Page images and extracted text:
^^^^^^^^^^^^^^^^
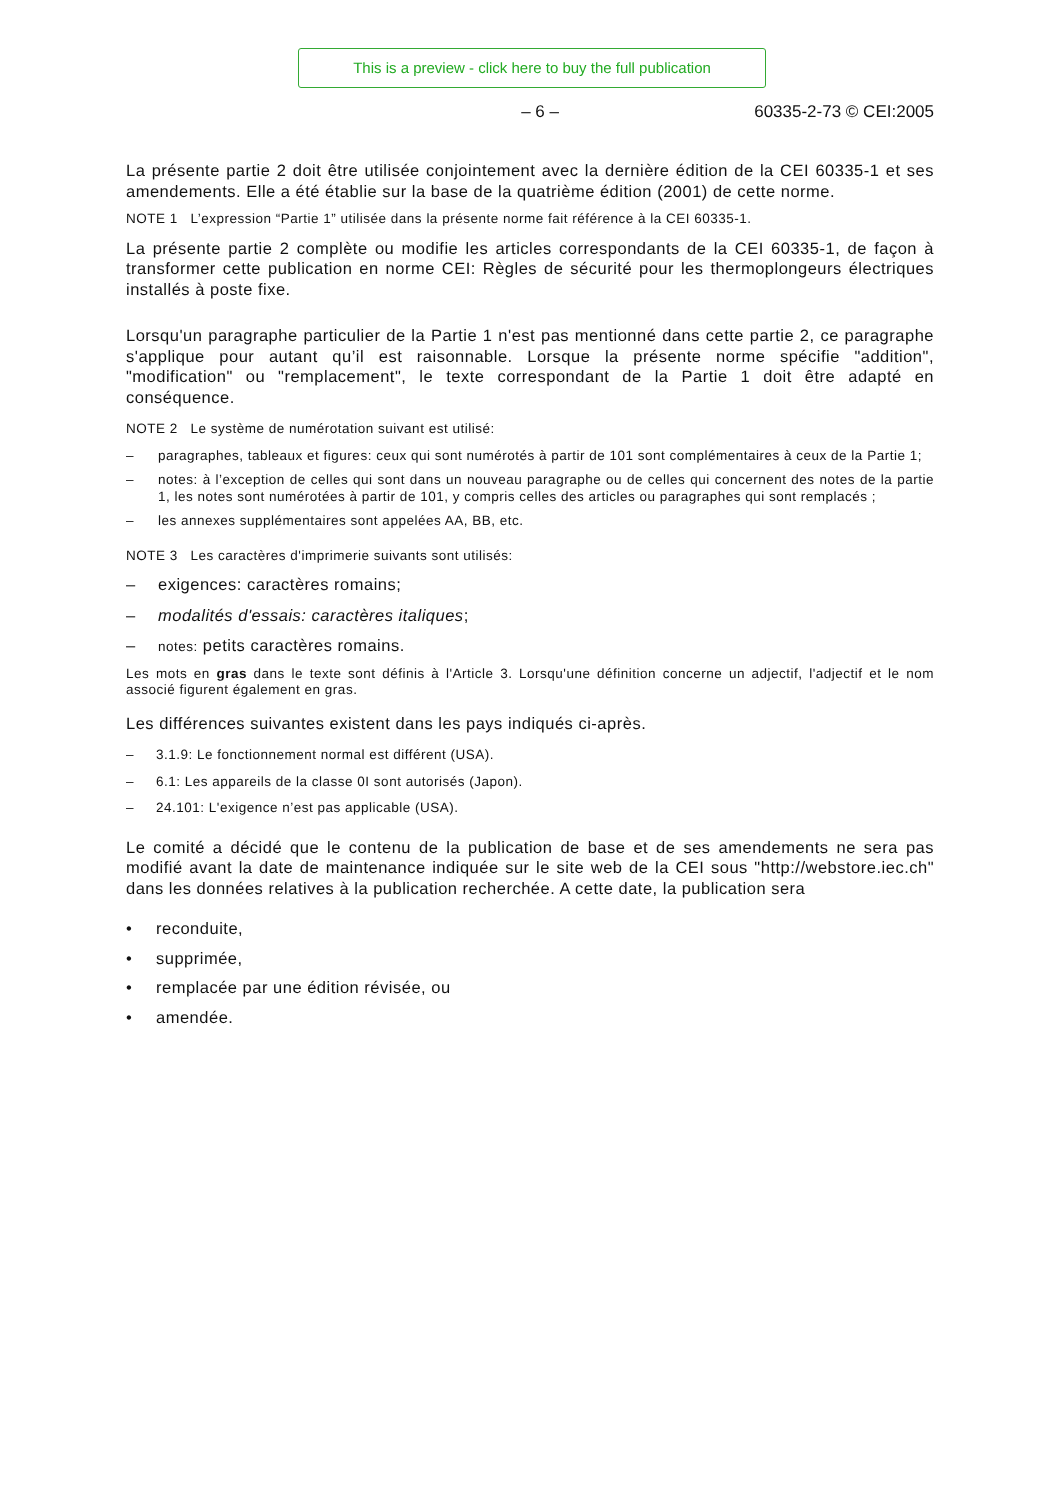This is a preview - click here to buy the full publication
– 6 – 60335-2-73 © CEI:2005
La présente partie 2 doit être utilisée conjointement avec la dernière édition de la CEI 60335-1 et ses amendements. Elle a été établie sur la base de la quatrième édition (2001) de cette norme.
NOTE 1 L’expression “Partie 1” utilisée dans la présente norme fait référence à la CEI 60335-1.
La présente partie 2 complète ou modifie les articles correspondants de la CEI 60335-1, de façon à transformer cette publication en norme CEI: Règles de sécurité pour les thermoplongeurs électriques installés à poste fixe.
Lorsqu'un paragraphe particulier de la Partie 1 n'est pas mentionné dans cette partie 2, ce paragraphe s'applique pour autant qu’il est raisonnable. Lorsque la présente norme spécifie "addition", "modification" ou "remplacement", le texte correspondant de la Partie 1 doit être adapté en conséquence.
NOTE 2 Le système de numérotation suivant est utilisé:
– paragraphes, tableaux et figures: ceux qui sont numérotés à partir de 101 sont complémentaires à ceux de la Partie 1;
– notes: à l’exception de celles qui sont dans un nouveau paragraphe ou de celles qui concernent des notes de la partie 1, les notes sont numérotées à partir de 101, y compris celles des articles ou paragraphes qui sont remplacés ;
– les annexes supplémentaires sont appelées AA, BB, etc.
NOTE 3 Les caractères d'imprimerie suivants sont utilisés:
– exigences: caractères romains;
– modalités d'essais: caractères italiques;
–
notes: petits caractères romains.
Les mots en gras dans le texte sont définis à l'Article 3. Lorsqu'une définition concerne un adjectif, l'adjectif et le nom associé figurent également en gras.
Les différences suivantes existent dans les pays indiqués ci-après.
– 3.1.9: Le fonctionnement normal est différent (USA).
– 6.1: Les appareils de la classe 0I sont autorisés (Japon).
– 24.101: L'exigence n’est pas applicable (USA).
Le comité a décidé que le contenu de la publication de base et de ses amendements ne sera pas modifié avant la date de maintenance indiquée sur le site web de la CEI sous "http://webstore.iec.ch" dans les données relatives à la publication recherchée. A cette date, la publication sera
• reconduite,
• supprimée,
• remplacée par une édition révisée, ou
• amendée.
^^^^^^^^^^^^^^^^
→ Requirement
Reproduce every line above exactly, pictures excluded.

→ Exercise result
This is a preview - click here to buy the full publication
– 6 – 60335-2-73 © CEI:2005
La présente partie 2 doit être utilisée conjointement avec la dernière édition de la CEI 60335-1 et ses amendements. Elle a été établie sur la base de la quatrième édition (2001) de cette norme.
NOTE 1 L’expression “Partie 1” utilisée dans la présente norme fait référence à la CEI 60335-1.
La présente partie 2 complète ou modifie les articles correspondants de la CEI 60335-1, de façon à transformer cette publication en norme CEI: Règles de sécurité pour les thermoplongeurs électriques installés à poste fixe.
Lorsqu'un paragraphe particulier de la Partie 1 n'est pas mentionné dans cette partie 2, ce paragraphe s'applique pour autant qu’il est raisonnable. Lorsque la présente norme spécifie "addition", "modification" ou "remplacement", le texte correspondant de la Partie 1 doit être adapté en conséquence.
NOTE 2 Le système de numérotation suivant est utilisé:
– paragraphes, tableaux et figures: ceux qui sont numérotés à partir de 101 sont complémentaires à ceux de la Partie 1;
– notes: à l’exception de celles qui sont dans un nouveau paragraphe ou de celles qui concernent des notes de la partie 1, les notes sont numérotées à partir de 101, y compris celles des articles ou paragraphes qui sont remplacés ;
– les annexes supplémentaires sont appelées AA, BB, etc.
NOTE 3 Les caractères d'imprimerie suivants sont utilisés:
– exigences: caractères romains;
– modalités d'essais: caractères italiques;
–
notes: petits caractères romains.
Les mots en gras dans le texte sont définis à l'Article 3. Lorsqu'une définition concerne un adjectif, l'adjectif et le nom associé figurent également en gras.
Les différences suivantes existent dans les pays indiqués ci-après.
– 3.1.9: Le fonctionnement normal est différent (USA).
– 6.1: Les appareils de la classe 0I sont autorisés (Japon).
– 24.101: L'exigence n’est pas applicable (USA).
Le comité a décidé que le contenu de la publication de base et de ses amendements ne sera pas modifié avant la date de maintenance indiquée sur le site web de la CEI sous "http://webstore.iec.ch" dans les données relatives à la publication recherchée. A cette date, la publication sera
• reconduite,
• supprimée,
• remplacée par une édition révisée, ou
• amendée.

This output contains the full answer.